Exercise requirements: Would you write out the full listing exactly, without any pictures?

Information shown:
Segment Open
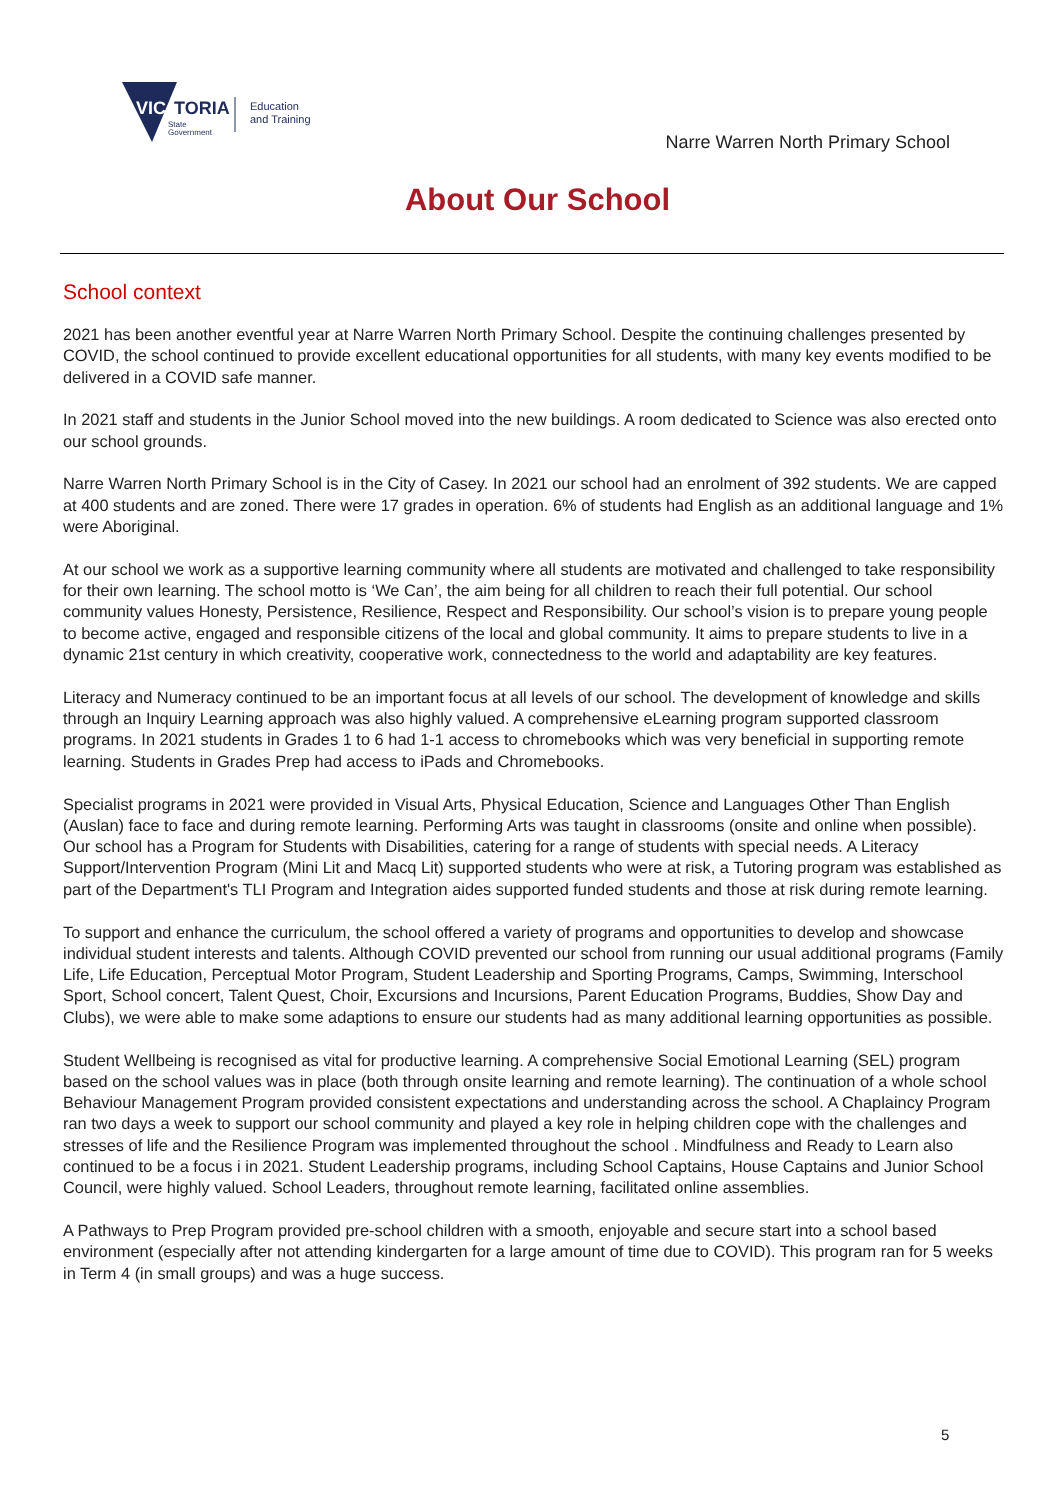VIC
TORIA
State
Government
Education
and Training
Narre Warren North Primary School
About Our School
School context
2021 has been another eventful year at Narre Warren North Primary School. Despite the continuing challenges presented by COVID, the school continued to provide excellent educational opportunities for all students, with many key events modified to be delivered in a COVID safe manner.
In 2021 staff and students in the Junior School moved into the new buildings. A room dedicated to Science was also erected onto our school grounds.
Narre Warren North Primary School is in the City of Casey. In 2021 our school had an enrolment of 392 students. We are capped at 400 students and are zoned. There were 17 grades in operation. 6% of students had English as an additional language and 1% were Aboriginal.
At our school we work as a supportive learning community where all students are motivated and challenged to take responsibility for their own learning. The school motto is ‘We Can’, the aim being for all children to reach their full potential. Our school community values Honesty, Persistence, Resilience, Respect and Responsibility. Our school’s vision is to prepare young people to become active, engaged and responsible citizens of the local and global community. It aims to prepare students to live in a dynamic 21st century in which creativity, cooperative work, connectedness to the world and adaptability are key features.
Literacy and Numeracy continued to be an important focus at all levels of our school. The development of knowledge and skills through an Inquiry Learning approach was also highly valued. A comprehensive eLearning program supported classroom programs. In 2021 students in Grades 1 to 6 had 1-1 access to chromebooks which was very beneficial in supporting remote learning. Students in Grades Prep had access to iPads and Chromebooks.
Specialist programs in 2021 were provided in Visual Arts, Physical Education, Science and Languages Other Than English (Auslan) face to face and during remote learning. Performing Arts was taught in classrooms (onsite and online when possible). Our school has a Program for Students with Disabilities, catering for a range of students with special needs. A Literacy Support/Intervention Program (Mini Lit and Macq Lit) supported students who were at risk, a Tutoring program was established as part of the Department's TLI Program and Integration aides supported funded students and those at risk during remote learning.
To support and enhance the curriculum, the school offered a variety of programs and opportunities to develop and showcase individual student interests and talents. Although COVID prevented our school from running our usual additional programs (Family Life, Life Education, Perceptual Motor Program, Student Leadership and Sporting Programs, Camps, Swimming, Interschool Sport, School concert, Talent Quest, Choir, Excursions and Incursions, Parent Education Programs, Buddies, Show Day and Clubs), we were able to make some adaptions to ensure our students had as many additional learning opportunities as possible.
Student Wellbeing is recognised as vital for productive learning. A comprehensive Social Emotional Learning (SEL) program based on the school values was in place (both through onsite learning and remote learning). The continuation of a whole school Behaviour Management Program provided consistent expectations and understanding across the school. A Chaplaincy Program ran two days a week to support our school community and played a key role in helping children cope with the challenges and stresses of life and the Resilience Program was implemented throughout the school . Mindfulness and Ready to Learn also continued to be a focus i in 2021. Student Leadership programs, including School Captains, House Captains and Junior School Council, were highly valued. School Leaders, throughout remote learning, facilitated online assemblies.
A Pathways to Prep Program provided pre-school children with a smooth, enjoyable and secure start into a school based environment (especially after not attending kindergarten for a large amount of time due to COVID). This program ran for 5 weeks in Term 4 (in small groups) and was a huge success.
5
Segment Closed
Exercise solution:
VIC
TORIA
State
Government
Education
and Training
Narre Warren North Primary School
About Our School
School context
2021 has been another eventful year at Narre Warren North Primary School. Despite the continuing challenges presented by COVID, the school continued to provide excellent educational opportunities for all students, with many key events modified to be delivered in a COVID safe manner.
In 2021 staff and students in the Junior School moved into the new buildings. A room dedicated to Science was also erected onto our school grounds.
Narre Warren North Primary School is in the City of Casey. In 2021 our school had an enrolment of 392 students. We are capped at 400 students and are zoned. There were 17 grades in operation. 6% of students had English as an additional language and 1% were Aboriginal.
At our school we work as a supportive learning community where all students are motivated and challenged to take responsibility for their own learning. The school motto is ‘We Can’, the aim being for all children to reach their full potential. Our school community values Honesty, Persistence, Resilience, Respect and Responsibility. Our school’s vision is to prepare young people to become active, engaged and responsible citizens of the local and global community. It aims to prepare students to live in a dynamic 21st century in which creativity, cooperative work, connectedness to the world and adaptability are key features.
Literacy and Numeracy continued to be an important focus at all levels of our school. The development of knowledge and skills through an Inquiry Learning approach was also highly valued. A comprehensive eLearning program supported classroom programs. In 2021 students in Grades 1 to 6 had 1-1 access to chromebooks which was very beneficial in supporting remote learning. Students in Grades Prep had access to iPads and Chromebooks.
Specialist programs in 2021 were provided in Visual Arts, Physical Education, Science and Languages Other Than English (Auslan) face to face and during remote learning. Performing Arts was taught in classrooms (onsite and online when possible). Our school has a Program for Students with Disabilities, catering for a range of students with special needs. A Literacy Support/Intervention Program (Mini Lit and Macq Lit) supported students who were at risk, a Tutoring program was established as part of the Department's TLI Program and Integration aides supported funded students and those at risk during remote learning.
To support and enhance the curriculum, the school offered a variety of programs and opportunities to develop and showcase individual student interests and talents. Although COVID prevented our school from running our usual additional programs (Family Life, Life Education, Perceptual Motor Program, Student Leadership and Sporting Programs, Camps, Swimming, Interschool Sport, School concert, Talent Quest, Choir, Excursions and Incursions, Parent Education Programs, Buddies, Show Day and Clubs), we were able to make some adaptions to ensure our students had as many additional learning opportunities as possible.
Student Wellbeing is recognised as vital for productive learning. A comprehensive Social Emotional Learning (SEL) program based on the school values was in place (both through onsite learning and remote learning). The continuation of a whole school Behaviour Management Program provided consistent expectations and understanding across the school. A Chaplaincy Program ran two days a week to support our school community and played a key role in helping children cope with the challenges and stresses of life and the Resilience Program was implemented throughout the school . Mindfulness and Ready to Learn also continued to be a focus i in 2021. Student Leadership programs, including School Captains, House Captains and Junior School Council, were highly valued. School Leaders, throughout remote learning, facilitated online assemblies.
A Pathways to Prep Program provided pre-school children with a smooth, enjoyable and secure start into a school based environment (especially after not attending kindergarten for a large amount of time due to COVID). This program ran for 5 weeks in Term 4 (in small groups) and was a huge success.
5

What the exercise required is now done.